The U.S. Environmental Protection Agency (EPA) and the National Highway Traffic Safety Administration (NHTSA) are moving ahead with proposed efficiency and greenhouse gas emissions standards for light-duty vehicles. The standards would go into effect in 2017, aiming for a fleet-wide average of 54.5 MPG for new vehicles in 2025. Details on the proposal, including advanced technology credit multipliers and other compliance flexibilities, can be found in the program fact sheet
. EPA and NHTSA are in the midst of hearings around the country and the debate around technical feasibility, cost and job creation is ratcheting up.

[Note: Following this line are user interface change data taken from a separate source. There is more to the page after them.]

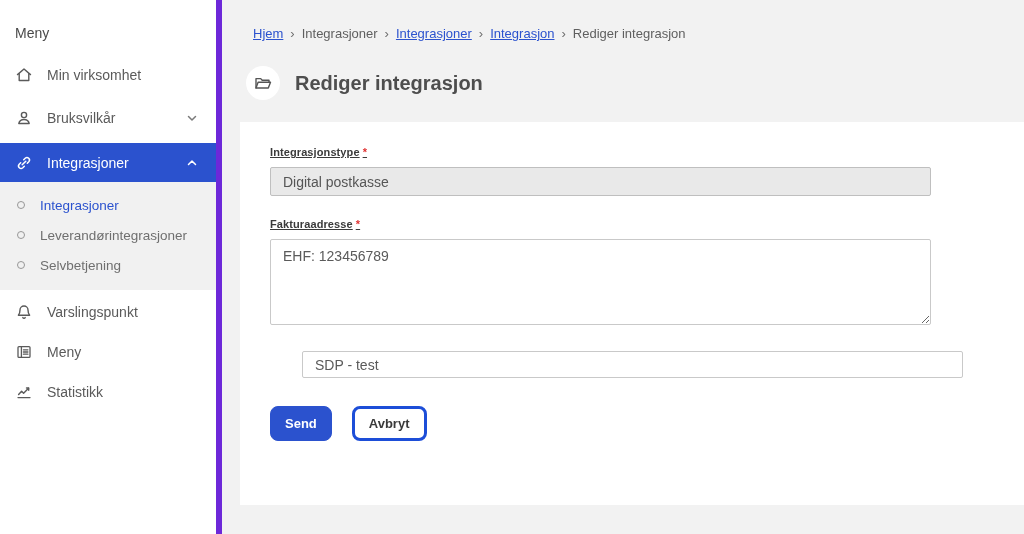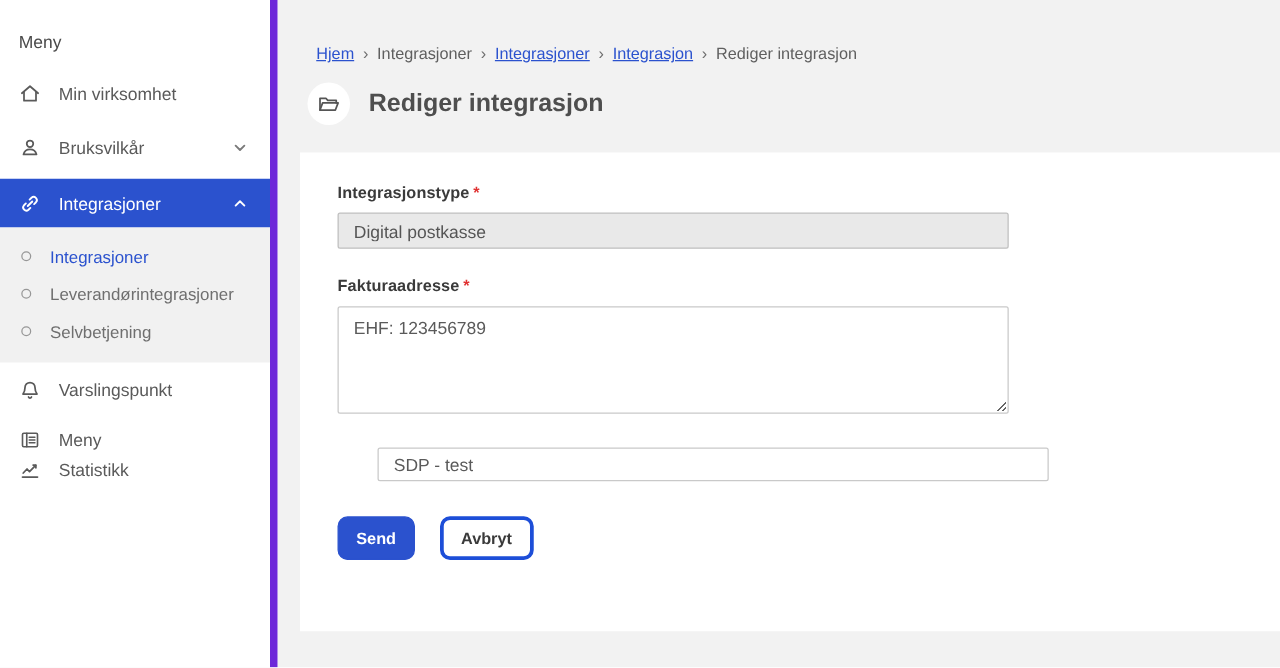--- a/index.html
+++ b/index.html
@@ -44,7 +44,7 @@
   svg { display:block; }
   
   .breadcrumb {
-    position:absolute; left:253px; top:35px; font-size:13px; color:#5f5f5f;
+    position:absolute; left:253px; top:26px; font-size:13px; color:#5f5f5f;
     white-space:nowrap;
   }
   .breadcrumb a { color:var(--accent); text-decoration:underline; cursor:pointer; }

With Iran’s threats to close the Strait of Hormuz and predicted gas price spikes, energy security is again an issue for discussion. Domestic drilling, the Keystone Pipeline and proposed vehicle standards are all part of the larger energy security debate. No doubt things will get even more contentious as we get closer to the summer “driving season” and fall elections.
In other federal news, cost-cutting continues to be a major theme. A wide variety of federal incentives expired in 2011, including ethanol credits. The outlook for new federal support for advanced transportation is uncertain, particularly during a contentious election year. Meanwhile, Congressional bickering continues over highway and transit funding, and high speed rail also continues to be a controversial topic.

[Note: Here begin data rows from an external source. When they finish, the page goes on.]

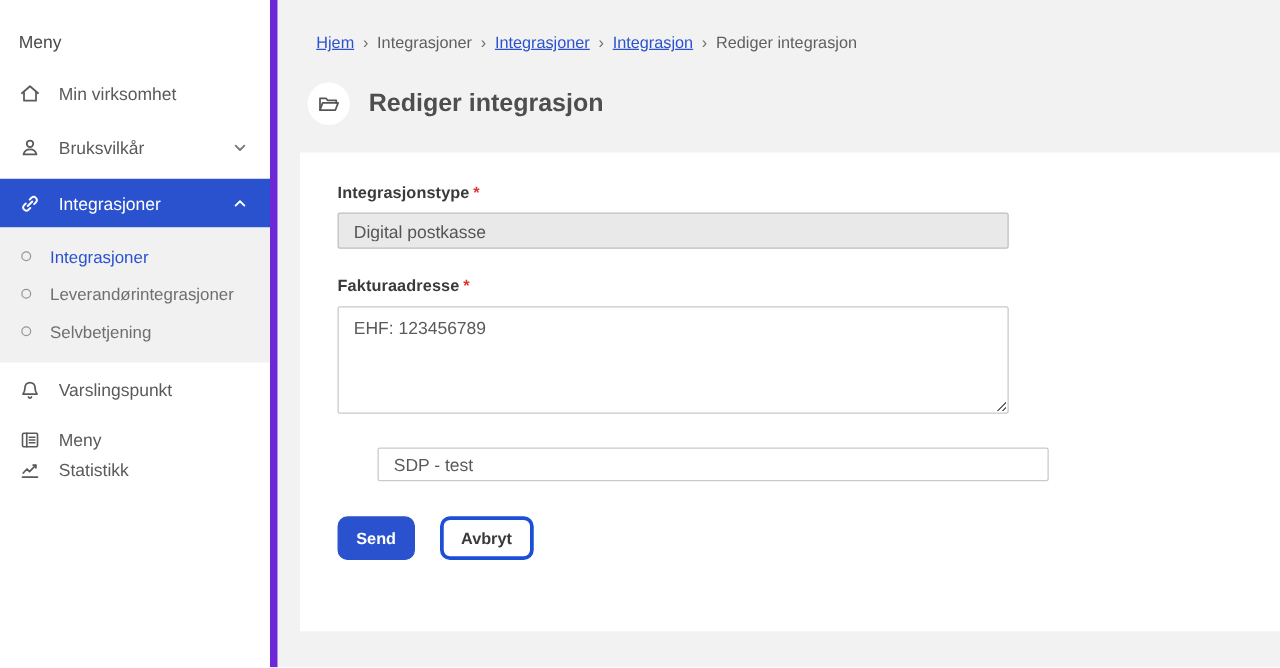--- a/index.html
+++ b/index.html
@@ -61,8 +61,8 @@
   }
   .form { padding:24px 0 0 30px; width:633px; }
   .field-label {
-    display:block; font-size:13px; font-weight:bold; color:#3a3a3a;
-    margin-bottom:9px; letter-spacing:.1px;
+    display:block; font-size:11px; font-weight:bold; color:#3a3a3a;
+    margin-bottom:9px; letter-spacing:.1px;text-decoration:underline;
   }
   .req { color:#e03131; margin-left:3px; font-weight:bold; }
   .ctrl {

The California Air Resources Board (CARB) will discuss some high profile regulations and programs at its January board meeting. In December, CARB released details on a proposed suite of regulations, known as the Advanced Clean Cars Program. The regulations include a ramped-up Zero Emission Vehicle (ZEV) program, calling for 15% of new vehicle sales in 2025 to be ZEVs. It also calls for a Clean Fuels Outlet regulation to ensure that refueling infrastructure for ZEVs (particularly fuel cell vehicles) keeps up with vehicle sales and for vehicle emission standards that are in line with EPA’s announced GHG standards. Summary information and links to the proposal can be found in CARB’s December 7th press release, Advanced Clean Cars
. As expected, the regulations are at the center of a lively debate over costs, technical feasibility, and the State’s role in driving innovation.
While California is moving ahead with the Advanced Clean Cars regulations, another state program was dealt a serious blow. A federal District Court judge ruled that the Low Carbon Fuel Standard (LCFS) violates the Commerce Clause of the U.S. Constitution. LCFS was set to create a gradually declining carbon intensity standard for transportation fuels. However, the initial ruling effectively blocks implementation for the time being, creating an environment of uncertainty for investors and fuel producers.
With all of the new and proposed targets and regulations and the growing concerns over energy security, CALSTART is launching an effort to ensure that California is able to continue providing financial incentives for advanced technology development and deployment. California has money to invest through AB 118 and related programs, but funds are set to sunset over the next several years. Ongoing incentives are needed to ensure that the State can meet its economic and environmental goals.